A must-see place of this beautiful little street is the Musée Montmartre, one of the most charming and relaxing museums in Paris, where Auguste Renoir, Suzanne Valadon, Emile Bernard, Friesz, and Raoul Dufy had their atelier.
The permanent collections on display in the Maison Bel Air tell about a district that no more exists but still makes everybody dream, inhabited by Utrillo and Marcel Ayme, Pissarro, Renoir, Picasso, Apollinaire… ah, la vie Boheme! The three Renoir gardens surrounding the museum dominate the legendary vineyards of Clos Montmartre, offering an enviable relaxation area in the heart of the hill.
However, my favorite corner is the studio apartment of Susanne Valadon, her son Maurice Utrillo and her partner André Utter. A peaceful place suspended in time to which I often think back, a bit as it happens to me with the studio of Cézanne in Aix. The Museum is open every day and only costs € 9.50 with an audio guide included. The notebooks and sketchbooks in the gift shop are not included, but it is tough not to buy some…
Leaving the museum, I can’t help but pay a visit to the legendary cabaret Lapin Agile, once populated by writers, poets, musicians, actors, painters, and sculptors and omnipresent in the museum, where you can even stand; behind the counter where once dripped rivers of absinthe … The cabaret is still open and famous, but now it is more a question of a tourist attraction entertaining hundreds of visitors from all over the world night after night.
Behind the cabaret, at the corner of rue Saint Vincent and rue Caulaincourt, you enter the historic Saint Vincent cemetery, a small gem. A more intimate cemetery and much less touristy than Montmartre or Pere Lachaise ones, but in my opinion more impressive and moving.

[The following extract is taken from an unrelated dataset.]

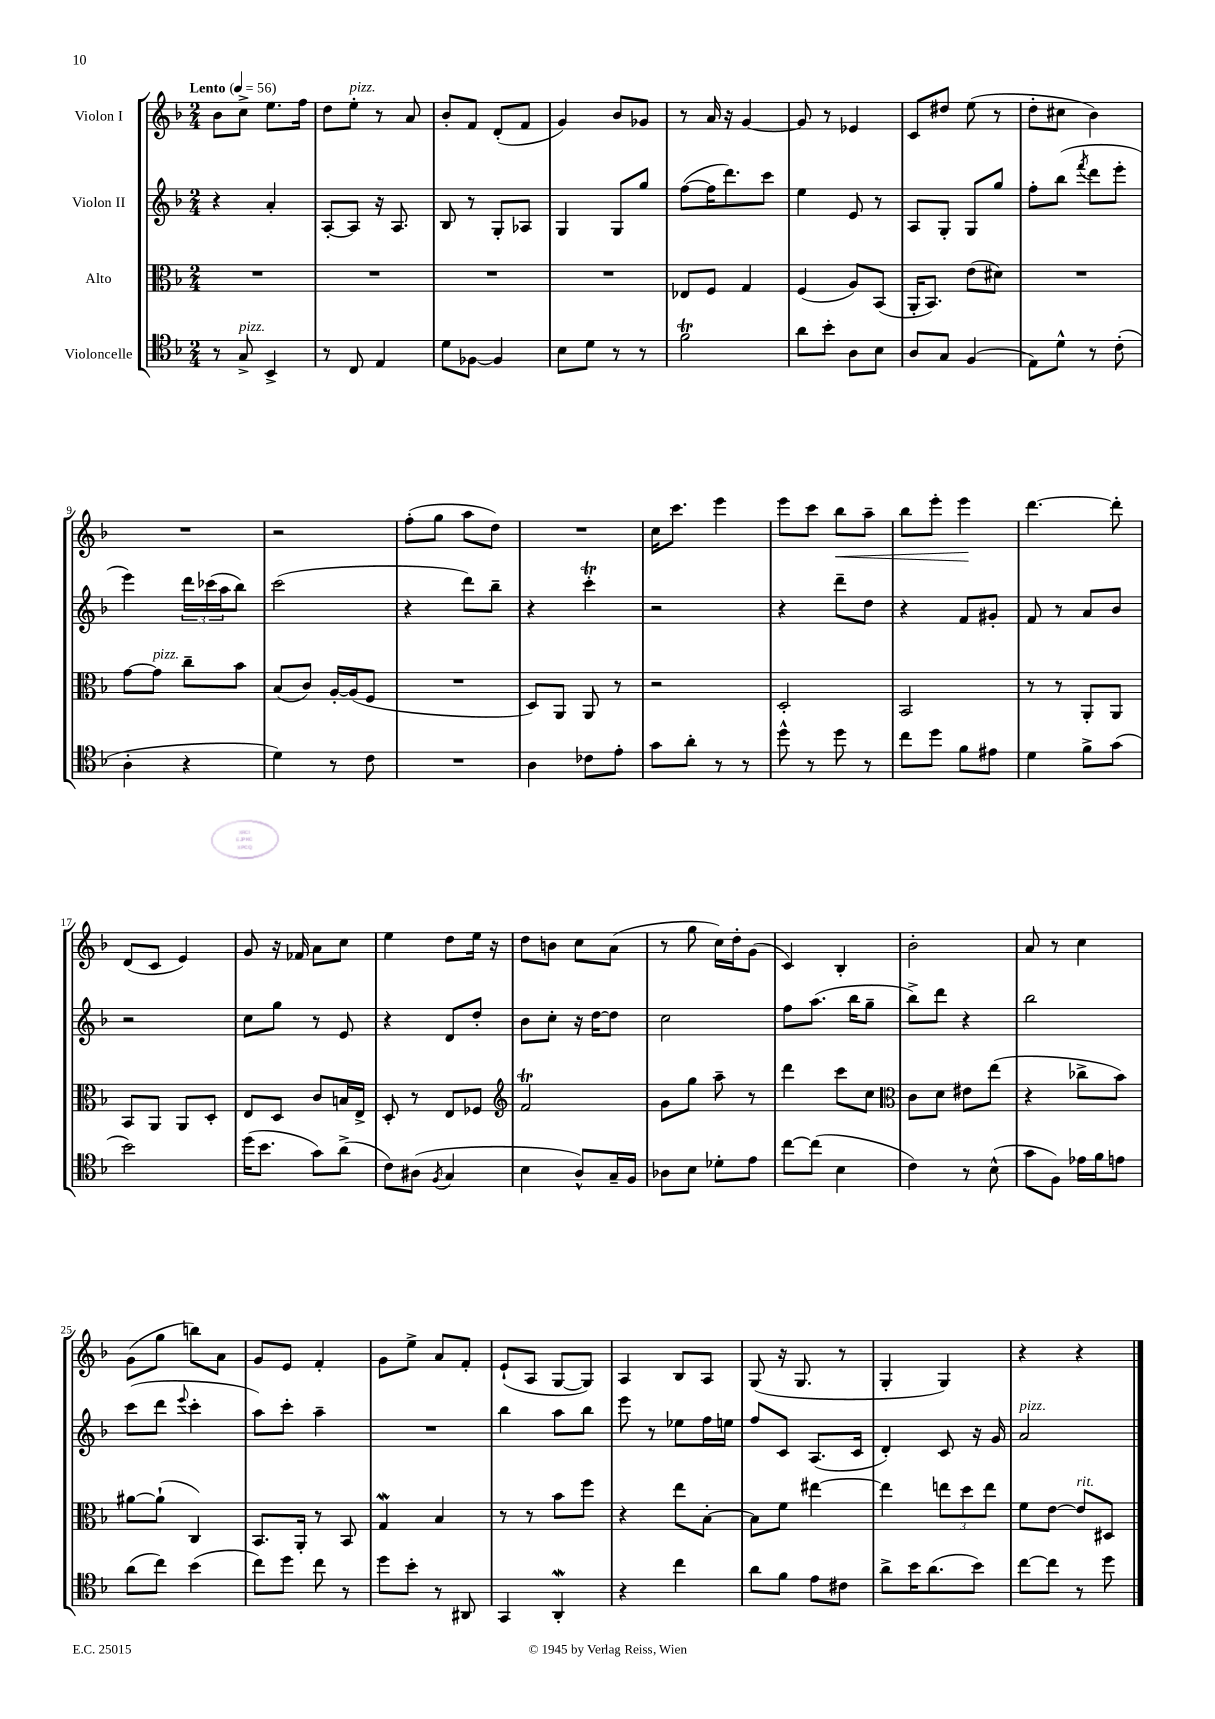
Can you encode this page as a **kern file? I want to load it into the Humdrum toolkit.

Taking the avenue Juno, I feel then wrapped in the unique atmosphere of the street, with its splendid private hotels and legendary buildings: such as the residence of Céline later bought by Dalida in rue Ortchampt, probably one of my favorite Parisian streets!
And it’s very close to rue Lepic too with the now-famous Café des Deux Moulins, set of French poetic movie The Fabulous Destiny of Amélie and the Moulin de la Galette, one of the last mills of Montmartre today a well-known artists’ residence where I was lucky enough to live for a certain period.
Keep walking to reach the steep rue Ravignan, home of the Bateau-Lavoir, the most famous artistic creation hub, living and exhibition space for painters, writers, collectors, and actors. The place where Pablo Picasso painted Les Demoiselles d’Avignon and where Modigliani spent a very prolific period. Unfortunately, a fire destroyed it in 1970, and now only a “memory window” remains.
Once here, I usually go back to the oh too popular Place du Tertre, passing by rue des Trois Frères and the Maison Colignon, the most photographed grocery store ever due to Amélie Poulin’s fame. Well, actually, I don’t follow this itinerary cause of Amélie, but for my friend Eric who lives in that building with his lovely family…
Once on the square, which is usually overcrowded with tourist and portraitists and caricaturists of any level and origin, I tend to feel strangely uncomfortable and quickly walk to the Sacre Coeur, always worth a visit, but especially around 5:30 p.m., when its immaculate walls vibrate to the sound of the choir of nuns’ voices. Very touching.
Leaving the basilica, after moments of enchantment in front of the beauty of Paris, you have two options: walking down the steps to take the underground in Anvers to close the circle virtually, or walking backward to Place des Abesses for some cool shopping and a quiet dinner in one of my favorite Parisian bistro 😉
Oh, I miss so much walking in Montmartre!